**Document extract**
┏━━
Nanowires exhibit a host of extraordinary properties due to their one-dimensional geometry, that, if harnessed, could help solve some of the most pressing problems facing society: energy security, climate change and connectivity.

Professor Hannah J. Joyce

Hannah is Professor of Low-dimensional Electronics at the Department of Engineering in the Electronic and Photonics Nanodevices Group. Her research specialises in the development of new nanomaterials for applications in optoelectronics and energy harvesting. She summarises her talk for the Cambridge Philosophical Society below.

“Nanowires” are filamentary crystals with diameters less than 1000th that of a human hair. They exhibit a host of extraordinary properties due to their one-dimensional geometry, that, if harnessed, could help solve some of the most pressing problems facing society: energy security, climate change and connectivity. For example, the nanowire geometry allows very efficient light absorption and charge collection, which increases the efficiency of solar cells whilst using less than a million times less raw material in their manufacture than conventional silicon solar cells.

Somewhat paradoxically, the one-dimensional geometry that confers these amazing properties also creates challenges. How do you create something so small, reproducibly? How can you measure their electrical properties? And how can you integrate them into real-world electronics? In this talk I discuss methods of “growing” these nanowires from the bottom - up, contact-free schemes for measuring the intriguing electrical properties of these nanowires, and strategies for integrating nanowires into electronic devices that possess either entirely new functionality, or enhanced performance."
┗━━
**The task**
Copy the passage of the nanowire talk summary that opens with the words containing "Nanowires exhibit a" and closes with "Cambridge Philosophical Society below.".

**Information given**
┏━━
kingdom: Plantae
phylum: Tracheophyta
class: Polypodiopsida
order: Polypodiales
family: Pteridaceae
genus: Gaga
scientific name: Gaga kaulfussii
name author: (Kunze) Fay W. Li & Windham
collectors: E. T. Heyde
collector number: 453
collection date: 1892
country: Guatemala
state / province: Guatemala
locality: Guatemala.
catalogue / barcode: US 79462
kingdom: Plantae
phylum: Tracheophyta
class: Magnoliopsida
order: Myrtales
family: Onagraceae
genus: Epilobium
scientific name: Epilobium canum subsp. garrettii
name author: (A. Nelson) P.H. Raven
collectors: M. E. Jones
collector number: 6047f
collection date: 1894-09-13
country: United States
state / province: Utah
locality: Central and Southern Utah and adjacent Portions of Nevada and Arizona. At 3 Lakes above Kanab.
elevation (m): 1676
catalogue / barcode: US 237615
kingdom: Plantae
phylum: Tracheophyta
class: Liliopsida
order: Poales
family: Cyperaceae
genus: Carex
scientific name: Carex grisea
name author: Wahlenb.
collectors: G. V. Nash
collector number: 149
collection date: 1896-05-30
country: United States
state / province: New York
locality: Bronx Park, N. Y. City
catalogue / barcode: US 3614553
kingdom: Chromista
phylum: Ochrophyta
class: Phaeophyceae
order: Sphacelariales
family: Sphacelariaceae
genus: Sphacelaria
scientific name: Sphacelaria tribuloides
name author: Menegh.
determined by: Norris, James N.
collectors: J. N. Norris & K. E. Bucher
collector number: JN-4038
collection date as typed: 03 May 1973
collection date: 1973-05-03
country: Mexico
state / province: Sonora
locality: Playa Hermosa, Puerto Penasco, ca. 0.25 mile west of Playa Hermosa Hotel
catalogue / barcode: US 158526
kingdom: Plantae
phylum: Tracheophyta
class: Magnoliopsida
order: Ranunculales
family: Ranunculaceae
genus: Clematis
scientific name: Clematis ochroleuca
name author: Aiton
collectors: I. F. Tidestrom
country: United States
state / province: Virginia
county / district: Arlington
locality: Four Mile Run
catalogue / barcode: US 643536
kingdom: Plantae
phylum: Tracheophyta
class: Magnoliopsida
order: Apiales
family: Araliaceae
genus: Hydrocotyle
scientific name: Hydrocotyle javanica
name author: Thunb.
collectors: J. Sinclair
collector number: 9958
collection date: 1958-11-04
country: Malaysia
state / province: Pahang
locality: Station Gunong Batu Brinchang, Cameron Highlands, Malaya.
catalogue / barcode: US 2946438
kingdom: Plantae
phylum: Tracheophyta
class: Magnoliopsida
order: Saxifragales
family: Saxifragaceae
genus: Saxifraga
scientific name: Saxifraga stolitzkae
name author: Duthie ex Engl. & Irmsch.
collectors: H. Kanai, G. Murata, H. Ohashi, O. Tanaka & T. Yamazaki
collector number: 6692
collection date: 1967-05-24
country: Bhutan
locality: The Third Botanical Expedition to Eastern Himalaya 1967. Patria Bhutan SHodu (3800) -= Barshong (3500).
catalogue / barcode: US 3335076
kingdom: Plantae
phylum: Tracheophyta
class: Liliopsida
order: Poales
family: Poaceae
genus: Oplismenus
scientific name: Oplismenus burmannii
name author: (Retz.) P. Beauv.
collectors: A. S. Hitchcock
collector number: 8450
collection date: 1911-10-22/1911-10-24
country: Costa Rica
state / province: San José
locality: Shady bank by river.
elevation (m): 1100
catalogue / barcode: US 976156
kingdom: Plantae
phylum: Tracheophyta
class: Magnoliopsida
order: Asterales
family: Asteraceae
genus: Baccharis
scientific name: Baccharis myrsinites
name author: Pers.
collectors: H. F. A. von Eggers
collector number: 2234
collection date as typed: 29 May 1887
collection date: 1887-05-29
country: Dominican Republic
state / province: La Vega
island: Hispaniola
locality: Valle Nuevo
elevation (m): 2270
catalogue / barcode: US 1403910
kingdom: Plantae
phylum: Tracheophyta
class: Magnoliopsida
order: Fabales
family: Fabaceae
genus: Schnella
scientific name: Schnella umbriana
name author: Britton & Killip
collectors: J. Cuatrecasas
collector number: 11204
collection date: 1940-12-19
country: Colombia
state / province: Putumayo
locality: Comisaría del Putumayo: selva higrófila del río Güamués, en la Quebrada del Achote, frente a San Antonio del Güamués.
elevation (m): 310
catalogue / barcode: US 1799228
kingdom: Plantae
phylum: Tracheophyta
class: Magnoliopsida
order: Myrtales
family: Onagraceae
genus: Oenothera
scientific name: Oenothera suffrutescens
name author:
┗━━
**Answer for the task**
Nanowires exhibit a host of extraordinary properties due to their one-dimensional geometry, that, if harnessed, could help solve some of the most pressing problems facing society: energy security, climate change and connectivity.

Professor Hannah J. Joyce

Hannah is Professor of Low-dimensional Electronics at the Department of Engineering in the Electronic and Photonics Nanodevices Group. Her research specialises in the development of new nanomaterials for applications in optoelectronics and energy harvesting. She summarises her talk for the Cambridge Philosophical Society below.